After the first few days of getting things set up, locations chosen, and research in motion, things became more exciting in the classroom.  Students were calling me over constantly, not for help, but to show me beautiful pictures or amazing hotels they found.   They were showing each other the beauty of the Earth and figuring out how to explore it.  One student showed her blog to her mother and they are now planning a trip to Sedona, AZ.  The student felt very confident in helping her mother to find flights and hotels, and knew how to get there from the airport.

In total, we spent 8 full blocks in the computer lab.  They were not consecutive days due to the difficulty of scheduling lab time in a large school.  Having non-consecutive days gave us time to reflect on our projects and time for me to continue teaching the basics of plate tectonics, volcanoes, and earthquakes.  As we worked, students were able to make connections between the content and their projects, and I saw evidence of this understanding in the final projects of the blogs.  I took half a block one day and gave each student a copy of a map of the world.  I showed a simple map of countries on my projector.  We spent time finding the locations of everyone’s trip.  Students also asked me to show them Afghanistan, Iraq, and Iran, feeling it was a safe environment to admit that knowledge deficit.  We filled in about 30 countries, and the students were completely interested.
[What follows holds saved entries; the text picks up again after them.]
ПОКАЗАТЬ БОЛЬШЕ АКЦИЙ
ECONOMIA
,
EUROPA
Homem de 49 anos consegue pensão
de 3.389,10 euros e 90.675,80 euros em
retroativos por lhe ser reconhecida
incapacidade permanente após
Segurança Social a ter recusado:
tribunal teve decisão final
What started as a rough lesson plan of a project developed into a life changing educational experience for many of my students.  They were proud of having a place on the internet, they were excited about travel and all desired to go to these places some day, and they were fully invested in learning.  Many of my students have at-risk qualifiers on many levels and our classroom is disrupted by their issues almost daily.  I can’t say that this project filled our classroom with rainbows and every student completed a perfect blog.  I can say that more students than usual completed a project and that the students who did complete it or even get a good start at it, were very proud of their products.  As a final project, students had to research an endangered species and teach us about it.  They could make a powerpoint, a poster, a research paper, or a blog.  All of the students chose to make a blog, because they felt it was such an easy way to present information.
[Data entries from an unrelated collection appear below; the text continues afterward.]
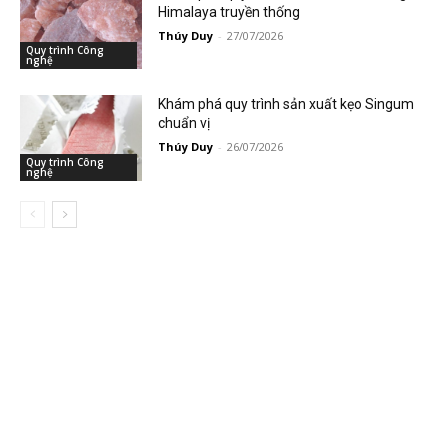
Himalaya truyền thống
Thúy Duy
-
27/07/2026
Quy trình Công
nghệ
Khám phá quy trình sản xuất kẹo Singum
chuẩn vị
Thúy Duy
-
26/07/2026
Quy trình Công
nghệ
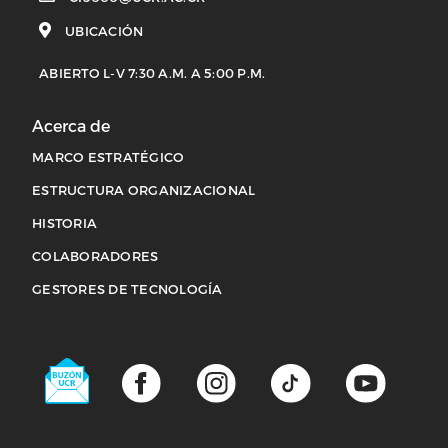
UBICACIÓN
ABIERTO L-V 7:30 A.M. A 5:00 P.M.
Acerca de
MARCO ESTRATÉGICO
ESTRUCTURA ORGANIZACIONAL
HISTORIA
COLABORADORES
Acerca de
GESTORES DE TECNOLOGÍA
Blogging is very powerful for our students, giving them a voice, creating a place to write and care about the message, and being a part of the technological world.  I have no doubt that in future classes, if given a choice, they will use blogging for a project.  Some teachers may feel hesitant to try a project like this in a class that is large, with many issues.  I encourage those teachers to try.  Blogging is not successful in the classroom because it is a nifty new tool.  Instead it is successful because it gives the student creative ownership and an online presence in a healthy, intellectual format.